Current exhibitions:
A.C.E. Alberta Craft Excellence
September 11 to November 6, 2021
A.C.E.: Alberta Craft Excellence features a diverse selection of exceptional fine craft artists in our province today. Marking the Alberta Craft Council’s 40th anniversary (2020), the exhibition serves both to celebrate and to commemorate excellence in Alberta contemporary and traditional fine craft recognizing quality, authenticity, innovation, and craftsmanship.
The invited jury – two professional makers Natali Rodrigues and Sharon Rose Kootenay and craft historian Jennifer Salahub had the arduous task of selecting from many high-quality submissions, those most representative of craft excellence in 2020.

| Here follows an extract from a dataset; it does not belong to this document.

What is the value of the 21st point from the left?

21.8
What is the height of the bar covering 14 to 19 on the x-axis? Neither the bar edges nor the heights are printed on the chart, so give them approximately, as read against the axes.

Participating Artists: Jim Etzkorn, Pamma FitzGerald, Brian McArthur, Mackenzie Kelly-Frère, Susan Kristoferson, Liv Pedersen, Bonita Datta, Bonny Houston, Marty Kaufman, Brenda Malkinson, Jackie Anderson, Karen Cantine, Sarabeth Carnat, Albertine Crow Shoe, Charles Lewton-Brain, Shona Rae, John Smith-Jones, Simon Wroot, Kenton Jeske, Talar & Jean-Claude Préfontaine, Erin Schwab.
SPOTLIGHT: Phillip Bandura
August 28 – October 9
Phillip Bandura graduated from the Alberta College of Art and Design with Distinction and is a co-creator of the Bee Kingdom Glass Blowing Collective which ran for 14 years in Calgary, until 2020. Phillip is back at AUArts as a candidate in the Masters of craft program with glass as a focus. With the temporary closing of the glass blowing Studio at AuArts due to Covid-19, Phillip became fascinated with using other materials that have a glass-like quality. Winter gave him the opportunity to make ice sculptures from unorthodox molds creating a magical ice wonderland in his backyard. The ice sculptures reminded Phillip of glass, especially the textures created by repeatedly submerging molten glass in water to make a crizzled texture. Along with the icy feel that can be obtained from the process of wrapping glass.This inspiration led to two series: Cracked But Not Broken, a set of vases resembling cracked ice, and The Winter Night Lights, a collection of lamps, using the technique of wrapping.